Miller’s chapter on the Netherlands is brief but telling. Amsterdam’s Anne Frank recapitulates the story. During the Holocaust, Dutch people helped that Jewish girl to hide, and the Netherlands capitalizes on this image. But Dutch people also betrayed her. As far as the Holocaust is concerned, Miller contends, “in no western European nation has there been as large and enduring a gap between popular image and historical reality.” If the overwhelming majority in Holland did not collaborate with the Nazis, Miller reckons, they did obey German orders and go along. The Dutch know this, she believes, and many feel guilty. Yet the nation as a whole has not come to terms with its past.

Temptations to suppress Holocaust memory by denial, shifting blame, rationalization, and relativization may be powerful enough to keep all six of these nations from a thorough facing of the Holocaust. In that light, Miller might have devoted more attention to East Germany and added other nations to her list as well, especially Poland and World War II “neutrals” such as Switzerland, Spain and Sweden. Realistically, she does not think that facing the Holocaust guarantees prevention of genocide. “But,” she rightly insists, “ignorance of history or suppression of memory removes the surest defense we have, however inadequate, against such gigantic cruelty and indifference.”

Accurate teaching and sensitive writing about the Holocaust, films and docudramas, commemorations, judicial proceedings--all of these are essential, if imperfect, vehicles for keeping memory alive.
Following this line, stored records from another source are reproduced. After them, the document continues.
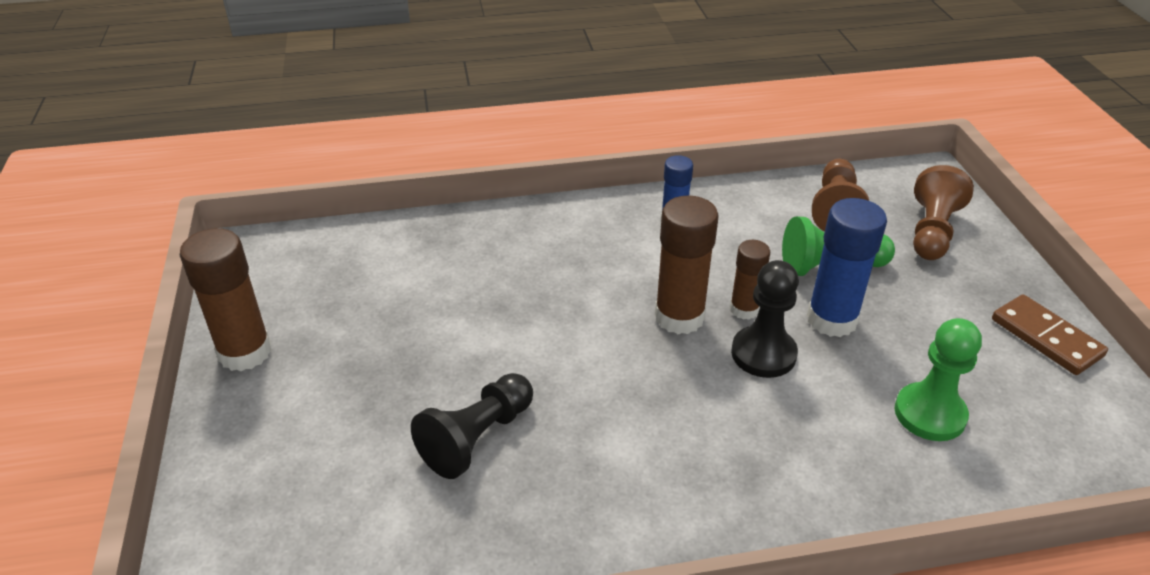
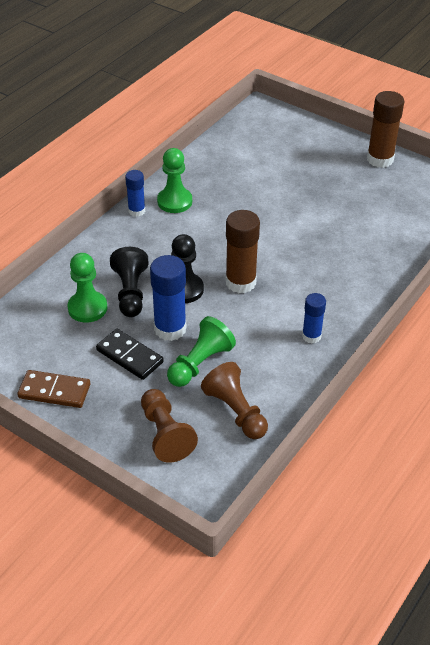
camera: 135 degrees right, 5 degrees up
(477, 438) = (253, 188): black pawn -> black pawn (130, 292)
(625, 505) = (174, 201): none -> green pawn
(708, 533) = (136, 211): none -> blue glue stick
(744, 309) = (216, 306): brown glue stick -> none
(913, 320) = (130, 356): none -> black domino

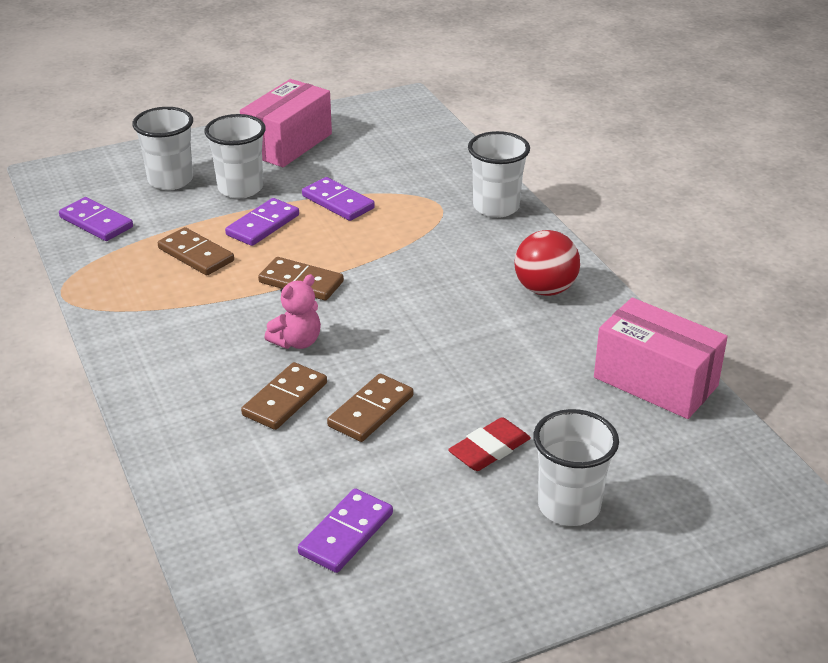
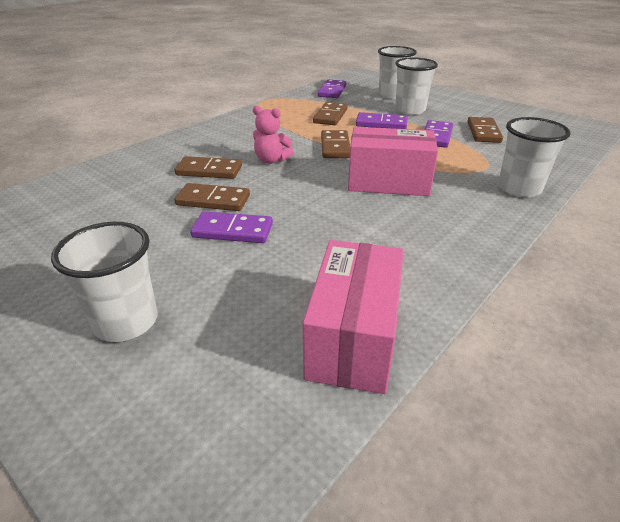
camera: 65 degrees right, 0 degrees up
(288, 144) = (476, 110): pink box -> pink box (388, 182)
(346, 534) = (74, 223): purple domino -> purple domino (232, 231)
(355, 168) = (483, 132): none -> brown domino
(489, 449) = (191, 259): red eraser -> none
(545, 289) = (434, 236): red ball -> none

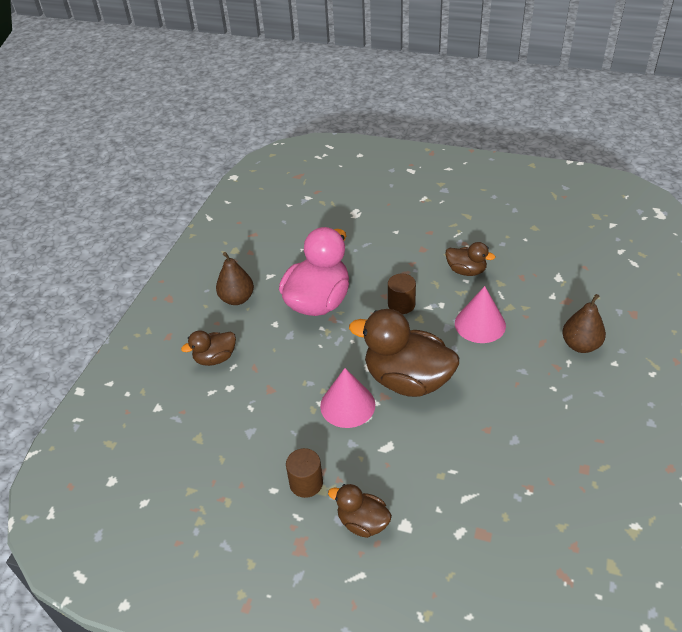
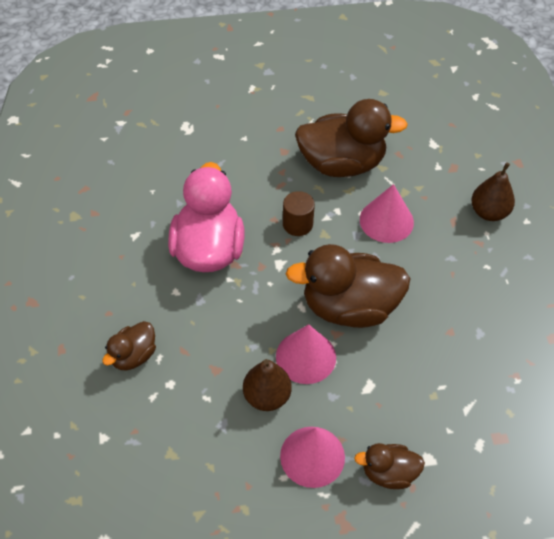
camera: 30 degrees left, 10 degrees up
(237, 299) = (114, 276): brown pear -> brown pear (267, 396)
(306, 483) = (312, 456): brown cylinder -> pink cone
(466, 271) = (342, 164): brown duck -> brown duck, size x1.94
In the long run, Miller argues, nothing is likely to be more effective than survivor testimony, particularly as it is preserved and made available in places such as the Video Archive for Holocaust Testimonies at Yale University. These testimonies battle generalization and abstraction. Their particularity encourages empathy instead.

“Empathy,” writes Miller, “counts for much.” In the Holocaust, millions died, but they died, as her title says, one, by one, by one. Miller challenges individuals and nations alike to face the Holocaust with that recognition. “Only in understanding that civilized people must defend the one, by one, by one,” she concludes, “can the Holocaust, the incomprehensible, be given meaning.”